How Accurate Risk Profiles Set Clients Up for Long-Term Success


Key Takeaways

  • If your clients’ portfolios aren’t aligned with their true risk tolerance, market downturns can cause hasty, knee-jerk reactions that lock in losses at the worst possible time.
  • Risk tolerance is a psychological trait that, when measured correctly, typically doesn’t change over time and can inform a long-term financial plan.
  • Long-term portfolios built on a reliable risk tolerance profile can help you set better expectations with clients and guide them to better outcomes.

Read Time: 5 Minutes

Recession rumblings. Inflation fears. Interest rate hikes. In the palms of their hands, investors have access to market information like never before.

Closely monitoring market moves can lead to worried calls about what to do next. How can financial advisors navigate this new, noisy environment?

When you’re giving advice, you want investors to stay focused on their long-term goals, not economic uncertainty during the years in between. We can't ignore what's happening in the market now—but we also can't ignore what clients need to do to achieve their ultimate investment objectives.

With proven risk profiling, you can set better expectations about client portfolios for more productive conversations.

Table of Contents

What Financial Advisors Get Wrong About Risk Profiles

Risk tolerance is a psychological trait that reflects a client’s willingness to take risks to meet their financial goals. Risk tolerance may shift slightly after life events or as clients age, but when measured correctly, it remains remarkably stable.

—————

**Request 1**
List the worries about the market that open the main body of the risk profile text, after the read time.

(Some records)
—————

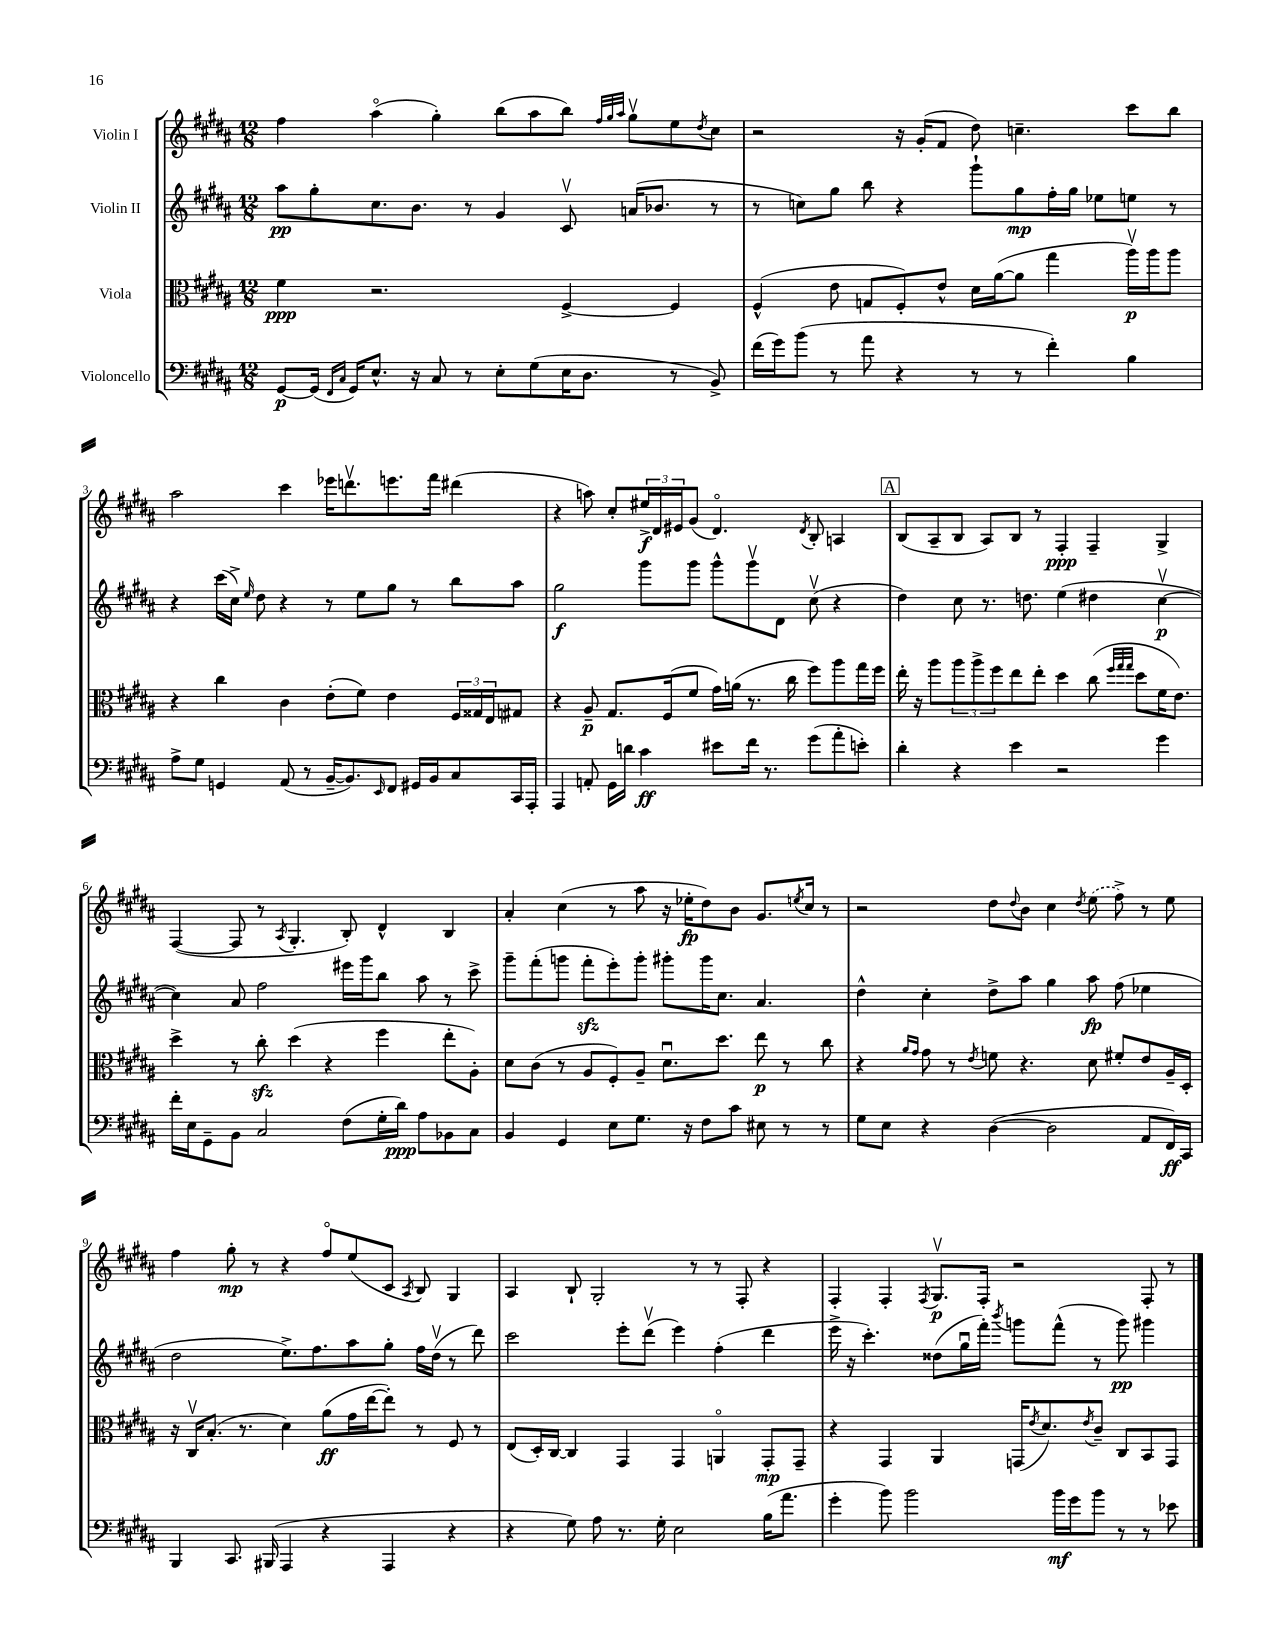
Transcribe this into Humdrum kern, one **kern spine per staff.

**kern	**kern	**kern	**kern
*staff4	*staff3	*staff2	*staff1
*clefF4	*clefC3	*clefG2	*clefG2
*k[f#c#g#d#a#]	*k[f#c#g#d#a#]	*k[f#c#g#d#a#]	*k[f#c#g#d#a#]
*M12/8	*M12/8	*M12/8	*M12/8
[8GG#/L	4f#\	8aa#\L	4ff#\
(16GG#/]Jk	.	8gg#'\	.
16qqFF#/LL	.	.	.
16qqC#/JJ	.	.	.
16GG#/LK)	.	.	.
8.E^^/J	2.r	8.cc#\	(4aa#o\
16r	.	8.b\J	.
8C#/	.	.	4gg#'\)
8r	.	8r	.
8E'\L	.	4g#/	(8bb\L
(8G#\	.	.	8aa#\
16E\K	[4F#^/	8c#v/	8bb\J)
8.D#\J	.	.	.
.	.	.	32qqff#/LLL
.	.	.	32qqgg#/
.	.	.	32qqaa#/JJJ
.	.	(16a/LK	8gg#v\L
.	.	8.b-/J	.
8r	4F#/]	.	8ee\
.	.	.	8qdd#/
8BB^/)	.	8r	8cc#\J
=	=	=	=
(16f#\LL	(4F#^^/	8r	2r
16g#\J)	.	.	.
(8b\J	.	8cc\L)	.
8r	8e\	8gg#\J	.
8a#\	8G/L	8bb\	.
4r	8F#'/)	4r	16r
.	.	.	(16g#'/LK
.	8e^^/J	.	8f#/J
8r	16d#\LL	8ggg#`\L	8dd#\)
.	([16a#\J	.	.
8r	8a#\]J	8gg#\	4.cc~\
4f#'\)	4gg#\	16ff#'\L	.
.	.	16gg#\JJ	.
.	.	8ee-\L	.
4B\	16aa#v\LL)	8ee\J	8ccc#\L
.	16aa#\J	.	.
.	8aa#\J	8r	8bb\J
=	=	=	=
8A#^\L	4r	4r	2aa#\
8G#\J	.	.	.
4GG/	4cc#\	(16ccc#\LL	.
.	.	16cc#^\JJ)	.
.	.	16qqee/	.
.	.	8dd#\	.
(8AA#/	4c#\	4r	4ccc#\
8r	.	.	.
[16BB~/LK	(8e'\L	8r	16eee-\LK
8.BB/])	.	.	8.dddv\
.	8f#\J)	8ee\L	.
16qqEE/	.	.	.
8FF#/J	4e\	8gg#\J	8.eee\
16GG#/LL	.	8r	.
16BB/J	.	.	16fff#\Jk
8C#/	24F#/LL	8bb\L	(4ddd#\
.	24G##/	.	.
.	24E/J	.	.
16CC#/L	8G#/J	8aa#\J	.
16AAA#'/JJ	.	.	.
=	=	=	=
4AAA#/	4r	2gg#\	4r
8AA'/	8A#~/	.	8aa\)
16GG#\LL	8.G#/L	.	8cc#'/L
16d\JJ	.	.	.
4c#\	.	8ggg#\L	24ee#^/L
.	.	.	24d#/
.	(16F#/k	.	.
.	.	.	24e#/J
.	8f#/J	8ggg#\J	(8g#/J
8e#\L	16g#\LL)	8ggg#^^\L	4.d#o/)
.	(16a\JJ	.	.
16f#\Jk	8.r	8ggg#v\	.
8.r	.	.	.
.	.	8d#\J	.
.	16cc#\	.	.
.	.	.	8qd#/
(8g#\L	8ff#\L)	(8cc#v\	8B'/
8a#'\	8aa#\	4r	4A/
8e'\J)	16gg#\L	.	.
.	16ff#\JJ	.	.
=	=	=	=
4d#'\	16ee'\	4dd#\)	(8B/L
.	16r	.	.
.	8aa#\L	.	8A#~/
4r	12aa#\	8cc#\	8B/J
.	12aa#^\	.	.
.	.	8.r	8A#/L)
.	12ff#\	.	.
4e\	8ee\	.	8B/J
.	.	8.dd\	.
.	8ee'\J	.	8r
2r	4dd#\	(4ee\	4F#'/
.	(8cc#\	4dd#\	4F#~/
.	32qqff#/LLL	.	.
.	32qqgg#/	.	.
.	32qqgg#/JJJ	.	.
.	8dd#\L	.	.
4g#\	16f#\K	[4cc#v\	4G#^/
.	8.e\J)	.	.
=	=	=	=
16f#'\LL	4dd#^\	4cc#\])	([4F#/
16E\J	.	.	.
8GG#~\	.	.	.
8BB\J	8r	8a#/	8F#/]
2C#/	8cc#'\	2ff#\	8r
.	.	.	8qA#/
.	(4dd#\	.	4.G#'/
.	4r	.	.
(8F#\L	.	16eee#\LL	8B'/)
.	.	16ggg#\J	.
16G#'\L	4ff#\	8bb\J	4d#^^/
16d#\JJ)	.	.	.
8A#\L	.	8aa#\	.
8BB-\	8ee'\L	8r	4B/
8C#\J	8A#'\J)	8ccc#^\	.
=	=	=	=
4BB/	8d#\L	8ggg#~\L	4a#'/
.	(8c#\J	(8fff#'\	.
4GG#/	8r	8ggg\J	(4cc#\
.	8A#/L	8fff#'\L	.
8E\L	8F#'/)	8eee'\)	8r
8.G#\J	8A#~/J	8ggg'\J	8aa#\
.	8.d#u\L	8ggg#'\L	16r
16r	.	.	16ee-'\LK
8F#\L	.	16ggg#\K	8dd#\)
.	8.dd#\J	8.cc#\J	.
8c#\J	.	.	8b\J
8E#\	8ee\	4.a#/	8.g#/L
8r	8r	.	.
.	.	.	8qee/
.	.	.	16cc#/Jk
8r	8cc#\	.	8r
=	=	=	=
8G#\L	4r	4dd#^^\	2r
8E\J	.	.	.
.	16qqa#/LL	.	.
.	16qqg#/JJ	.	.
4r	8g#\	4cc#'\	.
.	8r	.	.
.	8qe/	.	.
([4D#\	8f\	8dd#^\L	8dd#\L
.	.	.	8qqdd#/
.	4.r	8aa#\J	8b\J
2D#\]	.	4gg#\	4cc#\
.	.	.	8qdd#/
.	8d#\	8aa#\	(8ee\
.	8f#'/L	(8ff#\	8ff#^\)
8AA#/L	8e/	4ee-\	8r
16FF#/L)	16A#~/L	.	8ee\
16CC#/JJ	16D#'/JJ	.	.
=	=	=	=
4BBB/	16r	2dd#\	4ff#\
.	16C#v/LK	.	.
.	(8.B'/J	.	.
8.CC#/	.	.	8gg#'\
.	8.r	.	.
.	.	.	8r
(16BBB#/	.	.	.
4AAA#/	4d#\)	8.ee^\L)	4r
.	.	8.ff#\	.
4r	(8a#\L	.	8ff#o/L
.	16g#\L	8aa#\	(8ee/
.	[16ee\J	.	.
4AAA#/	8ee'\]J)	8gg#'\J	8c#/J
.	.	.	8qA#/
.	8r	16ff#\LL	8B/)
.	.	(16dd#v\JJ	.
4r	8F#/	8r	4G#/
.	8r	8ddd#\)	.
=	=	=	=
4r	(8E/L	2ccc#\	4A#/
.	16D#'/L)	.	.
.	[16C#/JJ	.	.
8G#\)	4C#/]	.	8B`/
8A#\	.	.	2G#'/
8.r	4GG#/	8eee'\L	.
.	.	(8ddd#v\J	.
16G#'\	.	.	.
2E\	4GG#/	4eee\)	.
.	.	.	8r
.	4AAo/	(4ff#'\	8r
.	.	.	8F#'/
(16B\LK	8GG#'/L	4ddd#\	4r
8.a#\J	.	.	.
.	8GG#~/J	.	.
=	=	=	=
4g#'\	4r	16eee^\	4F#'/
.	.	16r	.
.	.	4.ccc#'\)	.
8b\)	4GG#/	.	4F#'/
2b\	.	.	.
.	.	.	8qF#/
.	4AA#/	(8dd##\L	8.G#v/L
.	.	16gg#u\L	.
.	.	16fff#'\JJ)	16F#'/Jk
.	.	8qbbb/	.
.	(16GG/LK	8ggg\L	2r
.	8qe/	.	.
.	8.d#/)	.	.
16b\LL	.	(8fff#^^\J	.
16g#\J	.	.	.
.	8qe/	.	.
8b\J	8c#~/J	8r	.
8r	8C#/L	8ggg\)	.
8r	8BB/	4ggg#\	8F#'/
8e-\	8GG/J	.	8r
==	==	==	==
*-	*-	*-	*-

—————

**Request 2**
Find every line in the rows that contains the string "kern".

**Exercise answer 1**
Recession rumblings
Inflation fears
Interest rate hikes

**Exercise answer 2**
Transcribe this into Humdrum kern, one **kern spine per staff.
**kern	**kern	**kern	**kern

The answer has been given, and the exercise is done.